_Что сделать_
Ответьте на каждое утверждение «да» или «нет», смотря по тому, согласуется ли оно с отрывком. Подтвердите ответ решающими словами отрывка в точной цитате.
1. Между рассказчиком и Майей втиснулся Шепшелев.
2. В Верхнюю Ельшанку прибыли через несколько дней.
3. Хозяйственная группа отказалась уступить дом.

_Данный отрывок_
····················
Машина не останавливалась, подбрасывала нас на ухабах, а тепло держалось в нашей норе. Между мной и Майей втиснулся Шепшелев. Я уже не ощущал ее тепла. Но дыхание наше создавало один микроклимат. А может, и хорошо, что он свалился к нам на голову. Спор наш зашел слишком далеко. О чем бы мы могли дальше говорить? Пожалуй, вывел он нас из тупика.
Так, не шевелясь, согревшись, через несколько часов прибыли в Верхнюю Ельшанку. Вылезли из кузова. Стояли возле полуразрушенных и горевших домов. Доктор Гасан-Заде спросил о моем самочувствии — ответил, что уже все прошло. Он взял меня с собой поискать и подобрать помещение для медсанвзвода. Наши части ушли к Сталинграду, здесь остались тыловые подразделения. Нашли подходящий большой дом с пристройками. Там находилась какая-то хозяйственная группа. Гасан-Заде сказал им, что здесь будет размещен медсанвзвод танкистов, и они уступили дом. Меня он оставил, а сам пошел за машинами. Через какое-то время они стали въезжать во двор. Вдруг появился помощник начальника штаба нашей бригады, осмотрел дом и сказал, что размещаться здесь будет штаб бригады. Гасан-Заде с ним сцепился, продолжал загонять машины во двор. Помощник начальника штаба настоятельно приказал искать ему другое место для медсанвзвода. Подъезжали штабные машины и стали устанавливать телефоны, тянуть кабель, сносить имущество.
— Ах, коллега, люблю военную жизнь, — воскликнул в сердцах Гасан-Заде, — чужие уступили, свои выгнали. Прав тот, у кого больше прав.
····················
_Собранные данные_
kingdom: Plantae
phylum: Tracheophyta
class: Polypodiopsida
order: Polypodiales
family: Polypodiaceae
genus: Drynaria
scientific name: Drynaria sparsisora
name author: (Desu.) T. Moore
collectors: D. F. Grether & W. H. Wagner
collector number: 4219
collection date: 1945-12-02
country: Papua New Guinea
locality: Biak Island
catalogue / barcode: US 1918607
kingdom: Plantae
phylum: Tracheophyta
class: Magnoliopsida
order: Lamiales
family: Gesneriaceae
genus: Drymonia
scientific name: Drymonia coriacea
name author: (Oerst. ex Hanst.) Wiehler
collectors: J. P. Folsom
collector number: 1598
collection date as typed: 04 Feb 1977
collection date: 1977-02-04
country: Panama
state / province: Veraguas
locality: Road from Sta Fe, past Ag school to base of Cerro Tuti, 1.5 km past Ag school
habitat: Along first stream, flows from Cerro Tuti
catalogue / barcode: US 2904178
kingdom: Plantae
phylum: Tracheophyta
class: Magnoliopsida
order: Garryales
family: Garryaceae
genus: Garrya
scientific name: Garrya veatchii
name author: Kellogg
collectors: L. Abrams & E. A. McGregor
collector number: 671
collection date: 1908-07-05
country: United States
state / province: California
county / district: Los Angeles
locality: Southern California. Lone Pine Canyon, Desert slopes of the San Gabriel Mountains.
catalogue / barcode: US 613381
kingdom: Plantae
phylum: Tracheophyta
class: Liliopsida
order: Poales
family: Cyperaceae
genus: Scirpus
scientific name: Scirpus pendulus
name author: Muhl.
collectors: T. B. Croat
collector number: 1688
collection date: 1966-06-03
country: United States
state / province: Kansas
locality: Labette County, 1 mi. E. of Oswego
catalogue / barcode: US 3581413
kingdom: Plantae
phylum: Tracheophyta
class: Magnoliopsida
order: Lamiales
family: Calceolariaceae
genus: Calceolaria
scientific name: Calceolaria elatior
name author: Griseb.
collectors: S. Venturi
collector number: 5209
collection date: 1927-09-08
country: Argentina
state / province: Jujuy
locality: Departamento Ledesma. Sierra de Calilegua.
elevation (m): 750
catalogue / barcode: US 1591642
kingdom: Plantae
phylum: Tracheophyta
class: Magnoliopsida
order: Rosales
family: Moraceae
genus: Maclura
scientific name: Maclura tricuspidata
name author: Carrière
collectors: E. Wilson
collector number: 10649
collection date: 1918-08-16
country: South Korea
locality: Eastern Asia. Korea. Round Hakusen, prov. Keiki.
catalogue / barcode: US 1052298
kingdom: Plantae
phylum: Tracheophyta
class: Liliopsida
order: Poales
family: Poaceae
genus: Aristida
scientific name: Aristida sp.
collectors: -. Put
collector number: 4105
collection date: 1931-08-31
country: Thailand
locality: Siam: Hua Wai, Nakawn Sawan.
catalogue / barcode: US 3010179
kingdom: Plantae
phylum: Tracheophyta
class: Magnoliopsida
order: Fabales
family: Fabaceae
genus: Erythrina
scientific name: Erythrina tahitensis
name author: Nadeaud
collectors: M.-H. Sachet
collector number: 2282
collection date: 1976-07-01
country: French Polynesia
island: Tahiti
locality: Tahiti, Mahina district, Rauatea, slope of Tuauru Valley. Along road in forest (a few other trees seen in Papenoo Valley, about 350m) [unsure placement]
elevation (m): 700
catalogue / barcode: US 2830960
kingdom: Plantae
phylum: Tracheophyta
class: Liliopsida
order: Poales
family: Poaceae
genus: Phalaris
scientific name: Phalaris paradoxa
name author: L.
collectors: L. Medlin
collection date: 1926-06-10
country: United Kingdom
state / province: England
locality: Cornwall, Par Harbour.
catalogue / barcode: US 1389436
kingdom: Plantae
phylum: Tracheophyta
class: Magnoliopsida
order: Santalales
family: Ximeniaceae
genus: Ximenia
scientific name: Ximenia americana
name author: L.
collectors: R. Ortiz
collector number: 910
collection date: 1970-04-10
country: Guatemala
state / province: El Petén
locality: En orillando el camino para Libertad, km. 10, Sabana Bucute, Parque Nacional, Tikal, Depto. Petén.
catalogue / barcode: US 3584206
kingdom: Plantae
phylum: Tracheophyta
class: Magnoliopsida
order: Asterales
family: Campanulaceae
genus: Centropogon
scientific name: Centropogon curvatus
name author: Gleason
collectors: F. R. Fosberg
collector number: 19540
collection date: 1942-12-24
····················
_Ответ_
1. Да: «Между мной и Майей втиснулся Шепшелев».
2. Нет: «через несколько часов прибыли в Верхнюю Ельшанку».
3. Нет: «они уступили дом».